──────── Data supplied
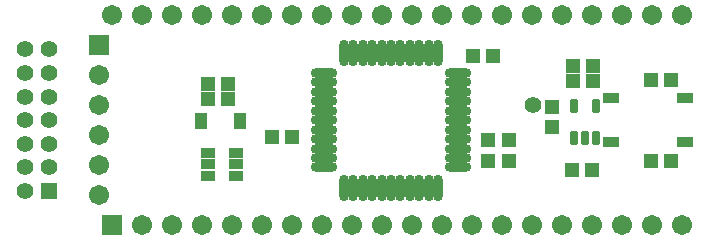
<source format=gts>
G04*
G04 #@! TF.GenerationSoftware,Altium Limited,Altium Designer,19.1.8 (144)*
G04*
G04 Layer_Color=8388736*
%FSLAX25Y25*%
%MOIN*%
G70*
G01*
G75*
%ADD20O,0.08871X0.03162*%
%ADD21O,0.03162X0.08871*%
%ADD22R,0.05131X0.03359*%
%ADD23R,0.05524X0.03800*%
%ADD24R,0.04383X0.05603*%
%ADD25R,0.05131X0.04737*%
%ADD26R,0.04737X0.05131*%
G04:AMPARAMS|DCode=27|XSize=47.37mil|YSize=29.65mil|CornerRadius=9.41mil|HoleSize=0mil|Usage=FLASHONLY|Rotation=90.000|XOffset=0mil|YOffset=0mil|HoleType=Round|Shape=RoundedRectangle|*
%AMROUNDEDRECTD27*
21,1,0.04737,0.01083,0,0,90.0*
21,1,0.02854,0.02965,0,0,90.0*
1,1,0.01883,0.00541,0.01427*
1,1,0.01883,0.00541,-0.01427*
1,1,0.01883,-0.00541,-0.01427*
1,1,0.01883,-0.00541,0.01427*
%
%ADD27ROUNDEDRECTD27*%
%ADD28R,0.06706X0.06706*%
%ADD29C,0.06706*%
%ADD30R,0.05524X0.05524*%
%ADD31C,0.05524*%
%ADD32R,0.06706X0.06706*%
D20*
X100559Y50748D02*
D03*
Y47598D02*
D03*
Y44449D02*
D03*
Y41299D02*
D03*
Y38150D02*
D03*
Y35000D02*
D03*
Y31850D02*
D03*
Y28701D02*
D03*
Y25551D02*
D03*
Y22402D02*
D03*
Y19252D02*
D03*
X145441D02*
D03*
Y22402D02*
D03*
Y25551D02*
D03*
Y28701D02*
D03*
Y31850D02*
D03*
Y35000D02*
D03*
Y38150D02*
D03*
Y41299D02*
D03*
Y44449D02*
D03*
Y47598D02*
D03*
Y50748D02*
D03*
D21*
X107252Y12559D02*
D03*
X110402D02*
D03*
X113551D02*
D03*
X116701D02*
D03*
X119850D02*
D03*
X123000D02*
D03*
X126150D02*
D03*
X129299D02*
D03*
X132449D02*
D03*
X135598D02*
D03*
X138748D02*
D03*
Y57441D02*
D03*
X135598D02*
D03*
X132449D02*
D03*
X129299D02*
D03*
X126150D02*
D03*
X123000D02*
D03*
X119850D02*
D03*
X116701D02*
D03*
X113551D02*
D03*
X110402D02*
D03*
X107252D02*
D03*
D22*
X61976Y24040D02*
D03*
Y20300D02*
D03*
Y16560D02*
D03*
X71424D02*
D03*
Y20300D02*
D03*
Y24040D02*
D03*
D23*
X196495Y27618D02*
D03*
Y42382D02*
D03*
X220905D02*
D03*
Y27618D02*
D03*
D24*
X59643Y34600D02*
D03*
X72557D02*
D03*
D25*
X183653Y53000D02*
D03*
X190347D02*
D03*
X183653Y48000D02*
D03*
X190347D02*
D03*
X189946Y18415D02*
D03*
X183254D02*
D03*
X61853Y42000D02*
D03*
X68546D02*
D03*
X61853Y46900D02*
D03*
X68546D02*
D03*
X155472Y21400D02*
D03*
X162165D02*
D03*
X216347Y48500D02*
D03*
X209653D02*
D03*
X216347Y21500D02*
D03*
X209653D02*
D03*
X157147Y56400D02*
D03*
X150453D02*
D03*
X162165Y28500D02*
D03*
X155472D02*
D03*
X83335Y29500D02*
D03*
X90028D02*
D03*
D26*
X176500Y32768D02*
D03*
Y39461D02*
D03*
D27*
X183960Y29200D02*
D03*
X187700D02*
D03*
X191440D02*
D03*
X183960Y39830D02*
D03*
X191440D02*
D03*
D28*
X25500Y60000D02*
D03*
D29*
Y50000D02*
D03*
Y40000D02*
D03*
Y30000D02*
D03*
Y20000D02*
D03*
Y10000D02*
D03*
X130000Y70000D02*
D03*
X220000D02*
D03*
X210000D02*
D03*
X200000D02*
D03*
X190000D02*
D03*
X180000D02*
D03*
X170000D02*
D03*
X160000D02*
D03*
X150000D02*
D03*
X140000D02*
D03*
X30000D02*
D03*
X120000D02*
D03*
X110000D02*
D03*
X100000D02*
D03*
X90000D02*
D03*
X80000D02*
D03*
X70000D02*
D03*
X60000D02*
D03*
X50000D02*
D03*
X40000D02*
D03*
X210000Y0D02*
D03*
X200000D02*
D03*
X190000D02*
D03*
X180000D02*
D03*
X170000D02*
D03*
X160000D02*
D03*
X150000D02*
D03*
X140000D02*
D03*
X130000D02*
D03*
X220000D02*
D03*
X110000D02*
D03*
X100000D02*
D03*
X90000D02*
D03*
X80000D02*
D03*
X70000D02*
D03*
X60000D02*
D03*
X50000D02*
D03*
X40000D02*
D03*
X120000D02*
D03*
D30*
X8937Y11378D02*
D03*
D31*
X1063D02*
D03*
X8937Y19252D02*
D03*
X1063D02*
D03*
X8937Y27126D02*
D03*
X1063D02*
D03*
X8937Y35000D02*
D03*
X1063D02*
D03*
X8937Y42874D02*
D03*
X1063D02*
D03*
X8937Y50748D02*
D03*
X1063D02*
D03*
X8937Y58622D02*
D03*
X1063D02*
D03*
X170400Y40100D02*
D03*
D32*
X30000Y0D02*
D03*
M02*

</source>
────────────────
Pictures excluded, repeat the records exactly from their opening line through the line containing "1,1,0.01883,0.00541,-0.01427*".

▸ Response box:
<source format=gts>
G04*
G04 #@! TF.GenerationSoftware,Altium Limited,Altium Designer,19.1.8 (144)*
G04*
G04 Layer_Color=8388736*
%FSLAX25Y25*%
%MOIN*%
G70*
G01*
G75*
%ADD20O,0.08871X0.03162*%
%ADD21O,0.03162X0.08871*%
%ADD22R,0.05131X0.03359*%
%ADD23R,0.05524X0.03800*%
%ADD24R,0.04383X0.05603*%
%ADD25R,0.05131X0.04737*%
%ADD26R,0.04737X0.05131*%
G04:AMPARAMS|DCode=27|XSize=47.37mil|YSize=29.65mil|CornerRadius=9.41mil|HoleSize=0mil|Usage=FLASHONLY|Rotation=90.000|XOffset=0mil|YOffset=0mil|HoleType=Round|Shape=RoundedRectangle|*
%AMROUNDEDRECTD27*
21,1,0.04737,0.01083,0,0,90.0*
21,1,0.02854,0.02965,0,0,90.0*
1,1,0.01883,0.00541,0.01427*
1,1,0.01883,0.00541,-0.01427*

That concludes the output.